- [SHORT TASK 1] Echo, word for word, the section of the text on sensory architecture that begins with the words containing "While staying at" and ends with "immediately resonant (1996).".

-.-.-

While staying at Vacheresse, just south of Lake Geneva, we visited Yvoire, a medieval village…
Architects of the senses
Tutorial today with Klaas, following up a few of his tips here . The first one is about the architect Peter Zumthor.
Wiki:
Zumthor always emphasises the sensory aspects of the architectural experience. To him, the physicality of materials can involve an individual with the world, evoking experiences and texturing horizons of place through memory. He recalls places he once measured out at his aunt’s house through their sensual qualities. Here he echoes architectural practitioner and writer Juhani Pallasmaa who argues that, in a world where technologies operate so fast that sight is the only human sense which remains more immediately resonant (1996).
Zumthor’s Vals spa recounts the thinking he describes in his essay, making appeals to all the senses. The architect choreographs materials according to their evocative qualities. Flamed and polished stone, chrome, brass, leather and velvet were deployed with care to enhance the inhabitant’s sense of embodiment when clothed and naked. The touch, smell, and perhaps even taste of these materials were orchestrated obsessively. The theatricality of steaming and bubbling water was enhanced by natural and artificial light, with murky darkness composed as intensely as light. Materials were crafted and joined to enhance or suppress their apparent mass. Their sensory potential was relentlessly exploited with these tactics, Zumthor aimed to celebrate the liturgy of bathing by evoking emotions”

-.-.-

- [SHORT TASK 2] Duplicate exactly the part of the records that starts with the line containing "Target: 'right lung" and runs to the end of the records, including both ends. Leave the pictures out of your answer.

-.-.-

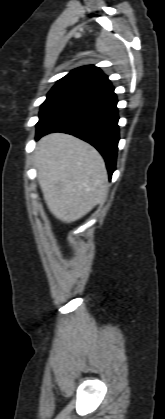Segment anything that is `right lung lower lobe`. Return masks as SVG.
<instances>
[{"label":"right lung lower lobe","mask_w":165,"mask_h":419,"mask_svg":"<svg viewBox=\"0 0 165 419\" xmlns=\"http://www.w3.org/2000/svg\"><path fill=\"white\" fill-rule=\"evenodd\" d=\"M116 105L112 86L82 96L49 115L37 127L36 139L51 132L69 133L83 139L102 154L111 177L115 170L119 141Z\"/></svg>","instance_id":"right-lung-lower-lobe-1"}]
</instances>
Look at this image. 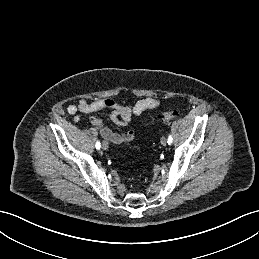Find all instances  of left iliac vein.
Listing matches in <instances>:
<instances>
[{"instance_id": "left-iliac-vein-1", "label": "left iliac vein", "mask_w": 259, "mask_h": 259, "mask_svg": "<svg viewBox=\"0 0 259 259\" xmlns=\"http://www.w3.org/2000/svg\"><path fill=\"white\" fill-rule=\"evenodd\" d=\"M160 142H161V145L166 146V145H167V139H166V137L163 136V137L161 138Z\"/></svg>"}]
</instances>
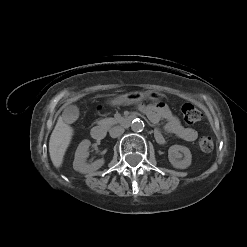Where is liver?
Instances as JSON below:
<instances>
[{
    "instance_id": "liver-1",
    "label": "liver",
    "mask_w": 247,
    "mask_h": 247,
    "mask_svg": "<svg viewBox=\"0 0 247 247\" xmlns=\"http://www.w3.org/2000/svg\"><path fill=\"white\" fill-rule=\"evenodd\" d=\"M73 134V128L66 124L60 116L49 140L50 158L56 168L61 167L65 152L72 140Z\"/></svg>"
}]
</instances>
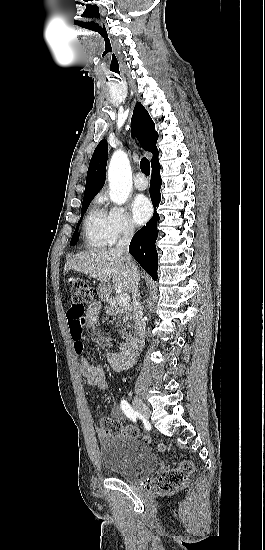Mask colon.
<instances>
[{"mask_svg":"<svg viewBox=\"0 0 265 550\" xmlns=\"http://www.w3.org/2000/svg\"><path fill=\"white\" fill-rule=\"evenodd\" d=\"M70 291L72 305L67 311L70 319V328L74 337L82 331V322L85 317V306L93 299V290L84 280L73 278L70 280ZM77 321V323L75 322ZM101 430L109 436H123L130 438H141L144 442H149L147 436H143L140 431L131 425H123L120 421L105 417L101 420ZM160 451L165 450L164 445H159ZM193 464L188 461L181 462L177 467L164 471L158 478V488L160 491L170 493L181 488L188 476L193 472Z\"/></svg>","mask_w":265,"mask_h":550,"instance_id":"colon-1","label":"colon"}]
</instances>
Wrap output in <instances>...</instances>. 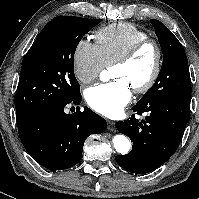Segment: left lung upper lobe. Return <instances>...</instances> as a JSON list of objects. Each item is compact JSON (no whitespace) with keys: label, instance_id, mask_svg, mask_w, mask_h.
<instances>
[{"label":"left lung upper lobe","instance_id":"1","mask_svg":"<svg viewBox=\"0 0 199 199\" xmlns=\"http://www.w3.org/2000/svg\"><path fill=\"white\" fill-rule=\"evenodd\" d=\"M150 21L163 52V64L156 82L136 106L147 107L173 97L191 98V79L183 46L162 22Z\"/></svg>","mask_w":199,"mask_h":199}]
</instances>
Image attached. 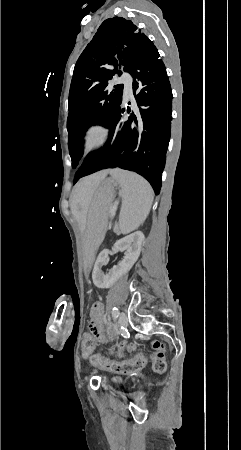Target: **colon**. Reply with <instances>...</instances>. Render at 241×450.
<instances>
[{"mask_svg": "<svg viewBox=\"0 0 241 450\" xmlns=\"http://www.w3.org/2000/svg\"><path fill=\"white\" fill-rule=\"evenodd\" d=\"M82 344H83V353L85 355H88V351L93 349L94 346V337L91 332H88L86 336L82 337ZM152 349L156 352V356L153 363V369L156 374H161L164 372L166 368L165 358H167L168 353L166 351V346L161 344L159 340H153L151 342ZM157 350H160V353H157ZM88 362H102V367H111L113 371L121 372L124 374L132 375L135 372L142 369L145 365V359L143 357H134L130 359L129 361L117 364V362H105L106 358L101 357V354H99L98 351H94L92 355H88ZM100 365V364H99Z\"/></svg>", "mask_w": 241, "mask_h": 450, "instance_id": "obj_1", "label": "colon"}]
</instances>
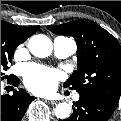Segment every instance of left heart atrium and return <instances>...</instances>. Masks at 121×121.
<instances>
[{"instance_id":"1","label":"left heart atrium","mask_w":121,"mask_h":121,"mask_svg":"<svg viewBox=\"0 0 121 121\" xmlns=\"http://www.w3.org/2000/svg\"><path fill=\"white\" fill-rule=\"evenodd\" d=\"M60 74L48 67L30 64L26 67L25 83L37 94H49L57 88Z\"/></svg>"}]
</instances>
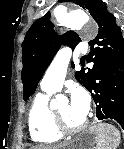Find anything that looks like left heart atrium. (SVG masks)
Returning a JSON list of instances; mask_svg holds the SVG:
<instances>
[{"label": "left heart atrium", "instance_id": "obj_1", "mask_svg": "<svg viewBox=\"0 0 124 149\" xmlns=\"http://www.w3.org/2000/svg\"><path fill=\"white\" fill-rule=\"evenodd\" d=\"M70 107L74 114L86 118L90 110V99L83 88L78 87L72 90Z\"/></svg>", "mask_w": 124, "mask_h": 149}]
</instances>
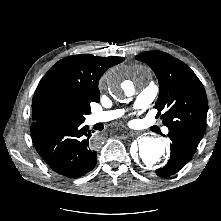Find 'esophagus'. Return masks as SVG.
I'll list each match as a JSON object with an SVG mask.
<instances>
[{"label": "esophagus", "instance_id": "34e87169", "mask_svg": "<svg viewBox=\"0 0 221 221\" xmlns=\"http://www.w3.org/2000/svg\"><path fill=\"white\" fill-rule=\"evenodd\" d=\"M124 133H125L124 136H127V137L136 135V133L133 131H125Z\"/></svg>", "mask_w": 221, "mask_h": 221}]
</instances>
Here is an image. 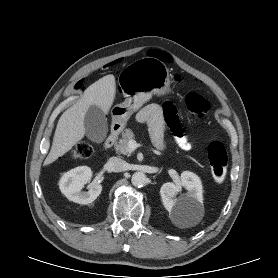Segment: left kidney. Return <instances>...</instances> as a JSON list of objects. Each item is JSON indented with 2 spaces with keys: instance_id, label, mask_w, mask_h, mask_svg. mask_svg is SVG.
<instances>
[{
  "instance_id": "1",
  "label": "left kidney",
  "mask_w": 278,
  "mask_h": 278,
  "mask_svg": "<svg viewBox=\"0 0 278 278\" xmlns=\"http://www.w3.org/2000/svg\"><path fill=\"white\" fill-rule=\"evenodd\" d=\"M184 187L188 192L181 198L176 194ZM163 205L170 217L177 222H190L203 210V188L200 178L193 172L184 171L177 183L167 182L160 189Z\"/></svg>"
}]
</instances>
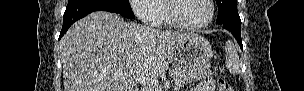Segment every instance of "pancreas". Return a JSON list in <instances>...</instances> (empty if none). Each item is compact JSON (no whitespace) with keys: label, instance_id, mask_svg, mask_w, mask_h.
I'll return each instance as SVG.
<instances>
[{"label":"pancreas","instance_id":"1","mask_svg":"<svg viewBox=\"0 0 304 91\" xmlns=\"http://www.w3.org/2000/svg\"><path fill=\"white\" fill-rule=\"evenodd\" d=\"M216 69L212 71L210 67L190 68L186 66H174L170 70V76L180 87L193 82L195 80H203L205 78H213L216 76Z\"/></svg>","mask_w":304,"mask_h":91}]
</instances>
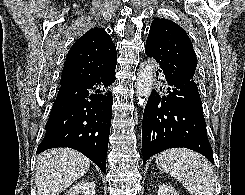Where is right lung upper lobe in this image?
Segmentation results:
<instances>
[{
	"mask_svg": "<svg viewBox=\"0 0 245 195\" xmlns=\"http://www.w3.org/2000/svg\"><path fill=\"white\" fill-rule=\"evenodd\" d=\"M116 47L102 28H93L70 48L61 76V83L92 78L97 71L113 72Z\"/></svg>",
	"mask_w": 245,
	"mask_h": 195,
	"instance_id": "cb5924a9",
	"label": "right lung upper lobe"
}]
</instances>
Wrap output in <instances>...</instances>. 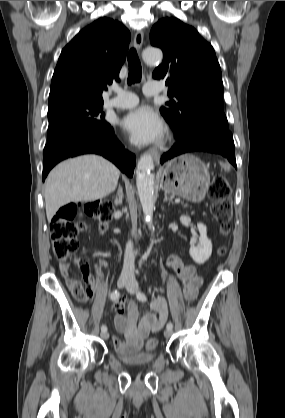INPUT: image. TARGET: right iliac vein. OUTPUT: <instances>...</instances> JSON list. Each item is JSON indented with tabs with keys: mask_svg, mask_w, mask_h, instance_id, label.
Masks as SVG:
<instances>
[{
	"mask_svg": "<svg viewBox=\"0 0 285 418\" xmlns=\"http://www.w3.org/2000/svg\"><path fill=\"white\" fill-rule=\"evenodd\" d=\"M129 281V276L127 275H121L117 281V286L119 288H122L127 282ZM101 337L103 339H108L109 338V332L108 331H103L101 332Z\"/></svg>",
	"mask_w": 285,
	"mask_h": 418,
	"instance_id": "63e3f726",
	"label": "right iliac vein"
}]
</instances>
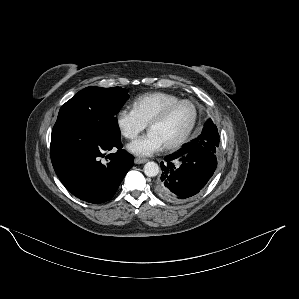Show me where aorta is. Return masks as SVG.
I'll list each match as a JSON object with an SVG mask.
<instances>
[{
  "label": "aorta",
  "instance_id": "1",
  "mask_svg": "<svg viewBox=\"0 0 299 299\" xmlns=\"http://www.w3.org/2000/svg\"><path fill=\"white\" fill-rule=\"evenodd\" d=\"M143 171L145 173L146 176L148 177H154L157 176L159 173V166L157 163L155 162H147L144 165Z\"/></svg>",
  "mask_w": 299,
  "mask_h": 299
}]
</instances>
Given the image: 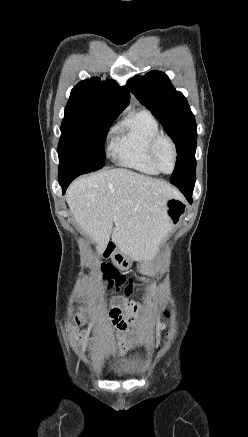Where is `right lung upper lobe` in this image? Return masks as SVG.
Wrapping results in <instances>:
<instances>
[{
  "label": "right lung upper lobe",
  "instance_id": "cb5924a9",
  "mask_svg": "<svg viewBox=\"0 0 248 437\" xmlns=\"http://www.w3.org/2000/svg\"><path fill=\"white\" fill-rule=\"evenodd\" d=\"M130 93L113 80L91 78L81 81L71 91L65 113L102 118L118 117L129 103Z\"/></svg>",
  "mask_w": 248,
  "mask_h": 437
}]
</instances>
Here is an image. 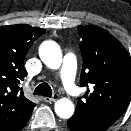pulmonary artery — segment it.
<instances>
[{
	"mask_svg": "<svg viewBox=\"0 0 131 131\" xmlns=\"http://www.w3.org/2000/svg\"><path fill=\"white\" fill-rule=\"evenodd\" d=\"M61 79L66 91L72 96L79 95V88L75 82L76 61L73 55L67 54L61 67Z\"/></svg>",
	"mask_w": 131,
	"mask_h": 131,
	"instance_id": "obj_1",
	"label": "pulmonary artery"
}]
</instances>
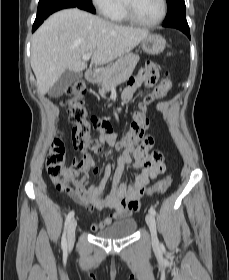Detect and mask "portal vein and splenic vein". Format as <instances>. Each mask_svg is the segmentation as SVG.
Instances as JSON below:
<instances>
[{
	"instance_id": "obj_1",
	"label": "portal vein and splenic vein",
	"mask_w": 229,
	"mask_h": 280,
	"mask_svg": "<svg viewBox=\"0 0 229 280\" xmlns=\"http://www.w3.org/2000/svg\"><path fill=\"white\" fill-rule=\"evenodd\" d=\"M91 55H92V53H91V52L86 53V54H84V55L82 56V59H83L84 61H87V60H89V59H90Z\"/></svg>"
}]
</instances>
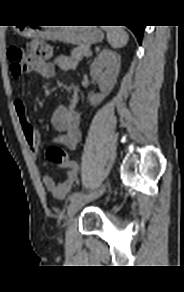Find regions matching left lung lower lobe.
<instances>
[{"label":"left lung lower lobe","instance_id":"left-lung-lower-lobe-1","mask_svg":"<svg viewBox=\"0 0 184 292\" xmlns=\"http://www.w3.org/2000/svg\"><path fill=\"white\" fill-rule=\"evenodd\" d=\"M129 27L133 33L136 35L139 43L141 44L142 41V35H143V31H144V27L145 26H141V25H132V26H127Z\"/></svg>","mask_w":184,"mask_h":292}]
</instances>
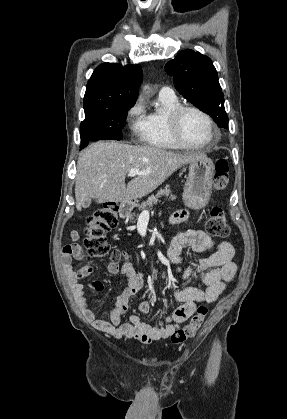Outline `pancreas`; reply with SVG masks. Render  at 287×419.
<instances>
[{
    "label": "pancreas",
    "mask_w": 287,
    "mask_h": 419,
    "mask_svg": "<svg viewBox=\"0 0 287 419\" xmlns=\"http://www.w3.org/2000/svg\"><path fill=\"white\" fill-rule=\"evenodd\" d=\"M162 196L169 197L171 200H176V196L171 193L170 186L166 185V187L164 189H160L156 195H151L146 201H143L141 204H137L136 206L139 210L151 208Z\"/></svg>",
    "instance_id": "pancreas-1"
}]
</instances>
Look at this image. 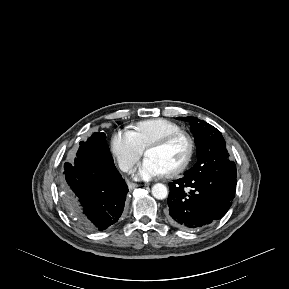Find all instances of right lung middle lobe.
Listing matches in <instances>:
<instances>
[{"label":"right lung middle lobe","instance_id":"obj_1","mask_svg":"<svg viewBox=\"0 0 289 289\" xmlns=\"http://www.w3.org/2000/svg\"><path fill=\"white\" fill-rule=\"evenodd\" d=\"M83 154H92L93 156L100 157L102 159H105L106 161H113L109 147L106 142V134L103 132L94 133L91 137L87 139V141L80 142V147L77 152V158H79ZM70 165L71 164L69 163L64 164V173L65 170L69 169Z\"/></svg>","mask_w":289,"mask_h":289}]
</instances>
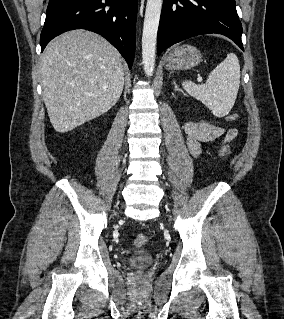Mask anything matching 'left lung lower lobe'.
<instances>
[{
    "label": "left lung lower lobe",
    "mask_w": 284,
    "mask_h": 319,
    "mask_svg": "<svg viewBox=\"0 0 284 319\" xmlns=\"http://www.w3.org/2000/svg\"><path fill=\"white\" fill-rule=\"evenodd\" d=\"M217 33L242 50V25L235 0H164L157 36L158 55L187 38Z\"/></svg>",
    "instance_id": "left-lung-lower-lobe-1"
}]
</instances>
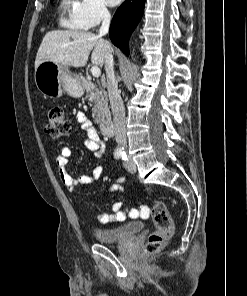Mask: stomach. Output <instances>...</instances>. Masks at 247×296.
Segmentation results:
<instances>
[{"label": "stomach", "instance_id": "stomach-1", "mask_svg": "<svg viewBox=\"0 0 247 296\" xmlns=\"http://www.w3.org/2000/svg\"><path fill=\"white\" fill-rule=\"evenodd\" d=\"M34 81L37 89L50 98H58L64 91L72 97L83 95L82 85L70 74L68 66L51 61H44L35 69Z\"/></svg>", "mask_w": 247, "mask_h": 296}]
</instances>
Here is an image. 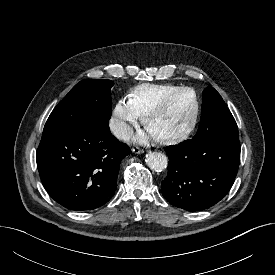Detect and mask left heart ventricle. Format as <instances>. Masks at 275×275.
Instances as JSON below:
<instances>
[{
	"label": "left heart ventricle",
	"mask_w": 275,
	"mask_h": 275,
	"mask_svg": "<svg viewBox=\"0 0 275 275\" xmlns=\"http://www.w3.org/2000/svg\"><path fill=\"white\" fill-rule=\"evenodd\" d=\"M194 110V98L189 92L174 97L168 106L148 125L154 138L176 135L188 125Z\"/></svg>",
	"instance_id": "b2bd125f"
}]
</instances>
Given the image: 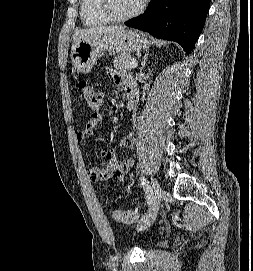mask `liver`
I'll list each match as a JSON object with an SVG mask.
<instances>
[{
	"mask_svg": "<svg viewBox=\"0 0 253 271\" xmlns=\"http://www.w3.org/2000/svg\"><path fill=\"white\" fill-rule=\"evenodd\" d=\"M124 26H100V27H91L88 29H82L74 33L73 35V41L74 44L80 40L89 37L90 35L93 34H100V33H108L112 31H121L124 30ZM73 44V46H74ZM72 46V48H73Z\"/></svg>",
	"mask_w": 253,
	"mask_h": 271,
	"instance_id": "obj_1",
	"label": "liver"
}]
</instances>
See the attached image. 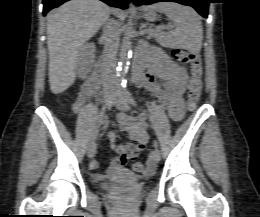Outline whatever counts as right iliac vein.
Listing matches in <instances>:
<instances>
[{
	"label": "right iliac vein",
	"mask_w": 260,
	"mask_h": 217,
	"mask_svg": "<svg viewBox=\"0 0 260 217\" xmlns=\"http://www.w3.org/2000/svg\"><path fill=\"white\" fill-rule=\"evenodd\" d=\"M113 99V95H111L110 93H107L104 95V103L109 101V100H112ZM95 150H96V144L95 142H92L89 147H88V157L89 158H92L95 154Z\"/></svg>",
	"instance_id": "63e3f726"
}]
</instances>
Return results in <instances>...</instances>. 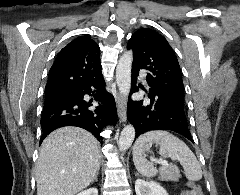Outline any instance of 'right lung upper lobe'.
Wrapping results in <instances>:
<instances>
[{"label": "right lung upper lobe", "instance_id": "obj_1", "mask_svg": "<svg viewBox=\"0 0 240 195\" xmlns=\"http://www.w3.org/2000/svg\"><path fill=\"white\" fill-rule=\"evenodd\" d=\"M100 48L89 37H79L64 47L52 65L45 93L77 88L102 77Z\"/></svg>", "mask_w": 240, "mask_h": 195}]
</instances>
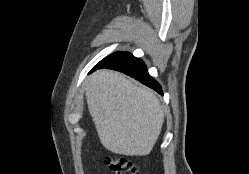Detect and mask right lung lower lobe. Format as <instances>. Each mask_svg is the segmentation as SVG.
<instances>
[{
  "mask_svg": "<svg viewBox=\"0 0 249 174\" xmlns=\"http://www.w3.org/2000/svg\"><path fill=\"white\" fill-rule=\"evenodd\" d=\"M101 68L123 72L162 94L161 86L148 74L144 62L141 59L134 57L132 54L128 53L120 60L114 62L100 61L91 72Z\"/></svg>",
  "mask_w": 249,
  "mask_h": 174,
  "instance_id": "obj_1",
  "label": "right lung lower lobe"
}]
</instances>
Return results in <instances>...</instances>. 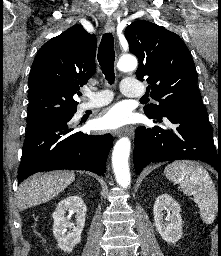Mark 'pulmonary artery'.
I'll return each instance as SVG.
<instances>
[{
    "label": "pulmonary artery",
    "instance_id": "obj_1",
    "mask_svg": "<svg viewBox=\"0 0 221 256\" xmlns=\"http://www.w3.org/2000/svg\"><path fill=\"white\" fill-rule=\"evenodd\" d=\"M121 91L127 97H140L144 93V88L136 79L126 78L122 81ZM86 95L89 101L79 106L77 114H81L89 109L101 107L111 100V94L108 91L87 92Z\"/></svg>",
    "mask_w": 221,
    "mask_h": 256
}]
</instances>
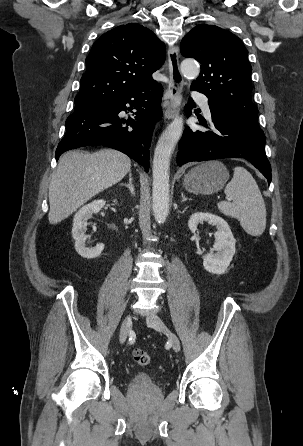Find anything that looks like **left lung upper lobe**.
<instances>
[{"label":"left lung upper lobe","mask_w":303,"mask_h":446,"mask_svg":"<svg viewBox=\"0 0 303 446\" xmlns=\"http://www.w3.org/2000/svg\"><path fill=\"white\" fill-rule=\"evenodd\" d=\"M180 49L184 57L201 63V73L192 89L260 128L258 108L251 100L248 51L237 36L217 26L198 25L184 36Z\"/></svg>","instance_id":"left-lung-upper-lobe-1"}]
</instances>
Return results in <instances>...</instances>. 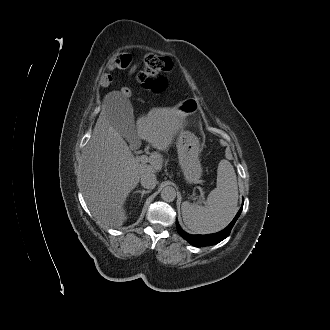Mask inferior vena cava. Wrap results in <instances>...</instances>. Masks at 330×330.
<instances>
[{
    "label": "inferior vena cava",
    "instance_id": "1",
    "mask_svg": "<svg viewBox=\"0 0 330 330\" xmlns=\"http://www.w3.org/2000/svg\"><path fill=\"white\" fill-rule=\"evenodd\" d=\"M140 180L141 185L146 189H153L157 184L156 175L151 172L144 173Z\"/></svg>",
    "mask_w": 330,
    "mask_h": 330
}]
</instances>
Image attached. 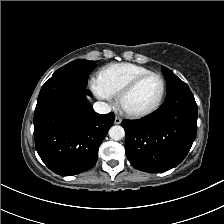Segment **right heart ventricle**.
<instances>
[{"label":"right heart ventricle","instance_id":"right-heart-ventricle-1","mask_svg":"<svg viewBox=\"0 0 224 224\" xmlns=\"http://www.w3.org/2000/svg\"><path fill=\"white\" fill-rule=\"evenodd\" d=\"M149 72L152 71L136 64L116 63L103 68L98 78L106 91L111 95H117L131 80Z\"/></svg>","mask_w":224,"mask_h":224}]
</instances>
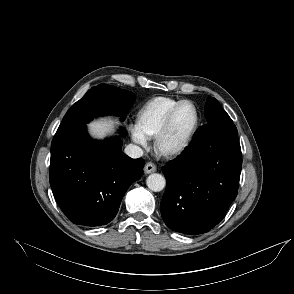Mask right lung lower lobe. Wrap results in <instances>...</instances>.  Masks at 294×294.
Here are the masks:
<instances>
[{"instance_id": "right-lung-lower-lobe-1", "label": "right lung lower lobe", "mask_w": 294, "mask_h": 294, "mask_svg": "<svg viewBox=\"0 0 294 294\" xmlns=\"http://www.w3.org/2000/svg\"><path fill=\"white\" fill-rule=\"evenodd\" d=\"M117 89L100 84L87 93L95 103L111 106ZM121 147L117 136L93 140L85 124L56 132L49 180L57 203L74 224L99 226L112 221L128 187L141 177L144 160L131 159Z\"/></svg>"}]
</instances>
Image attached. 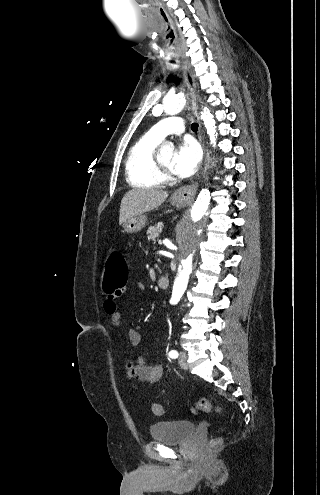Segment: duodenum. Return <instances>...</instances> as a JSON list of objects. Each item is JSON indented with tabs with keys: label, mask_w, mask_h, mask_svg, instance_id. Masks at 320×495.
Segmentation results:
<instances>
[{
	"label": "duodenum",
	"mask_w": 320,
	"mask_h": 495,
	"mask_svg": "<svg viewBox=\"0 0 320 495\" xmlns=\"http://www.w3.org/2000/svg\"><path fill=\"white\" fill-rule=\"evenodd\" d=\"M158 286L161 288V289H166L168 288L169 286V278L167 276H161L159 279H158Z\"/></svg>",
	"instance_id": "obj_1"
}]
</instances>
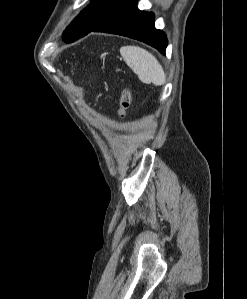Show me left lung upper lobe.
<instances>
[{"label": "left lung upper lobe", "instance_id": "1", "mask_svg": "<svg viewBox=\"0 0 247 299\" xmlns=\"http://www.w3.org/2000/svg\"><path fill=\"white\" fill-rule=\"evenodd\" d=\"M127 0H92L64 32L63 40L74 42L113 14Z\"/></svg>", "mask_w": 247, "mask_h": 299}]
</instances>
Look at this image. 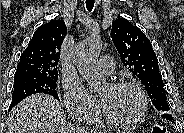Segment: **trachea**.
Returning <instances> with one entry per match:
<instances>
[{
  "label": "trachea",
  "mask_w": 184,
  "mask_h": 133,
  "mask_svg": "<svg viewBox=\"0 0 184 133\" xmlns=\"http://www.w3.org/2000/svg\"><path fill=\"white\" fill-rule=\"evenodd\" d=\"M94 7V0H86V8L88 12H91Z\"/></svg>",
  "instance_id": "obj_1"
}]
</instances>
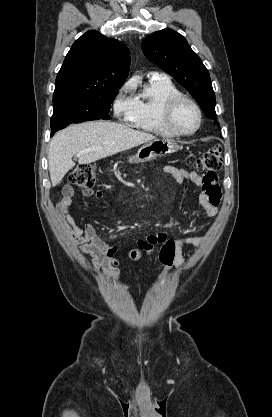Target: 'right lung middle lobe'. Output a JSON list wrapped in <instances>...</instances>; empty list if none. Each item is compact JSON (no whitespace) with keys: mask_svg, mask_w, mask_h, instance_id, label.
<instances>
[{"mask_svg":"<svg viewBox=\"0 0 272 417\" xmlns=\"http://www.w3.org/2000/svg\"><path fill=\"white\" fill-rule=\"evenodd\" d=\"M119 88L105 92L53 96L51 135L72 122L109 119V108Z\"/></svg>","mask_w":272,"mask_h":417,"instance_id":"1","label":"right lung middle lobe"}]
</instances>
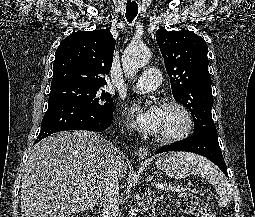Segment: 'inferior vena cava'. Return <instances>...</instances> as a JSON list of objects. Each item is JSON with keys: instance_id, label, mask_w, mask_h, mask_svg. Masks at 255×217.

-.-.-

- [WRITTEN ANSWER 1]
While staying at Vacheresse, just south of Lake Geneva, we visited Yvoire, a medieval village…
Architects of the senses
Tutorial today with Klaas, following up a few of his tips here . The first one is about the architect Peter Zumthor.
Wiki:
Zumthor always emphasises the sensory aspects of the architectural experience. To him, the physicality of materials can involve an individual with the world, evoking experiences and texturing horizons of place through memory. He recalls places he once measured out at his aunt’s house through their sensual qualities. Here he echoes architectural practitioner and writer Juhani Pallasmaa who argues that, in a world where technologies operate so fast that sight is the only human sense which remains more immediately resonant (1996).

- [WRITTEN ANSWER 2]
Target: 'right lung middle lobe'. Output a JSON list wrapped in <instances>...</instances>; empty list if none. Each item is compact JSON (no whitespace) with keys: mask_svg, mask_w, mask_h, instance_id, label.
<instances>
[{"mask_svg":"<svg viewBox=\"0 0 272 417\" xmlns=\"http://www.w3.org/2000/svg\"><path fill=\"white\" fill-rule=\"evenodd\" d=\"M119 88L105 92L53 96L51 135L72 122L109 119V108Z\"/></svg>","mask_w":272,"mask_h":417,"instance_id":"1","label":"right lung middle lobe"}]
</instances>
Segment: 'inferior vena cava'. Return <instances>...</instances> as a JSON list of objects. Each item is JSON with keys: instance_id, label, mask_w, mask_h, mask_svg. Masks at 255×217.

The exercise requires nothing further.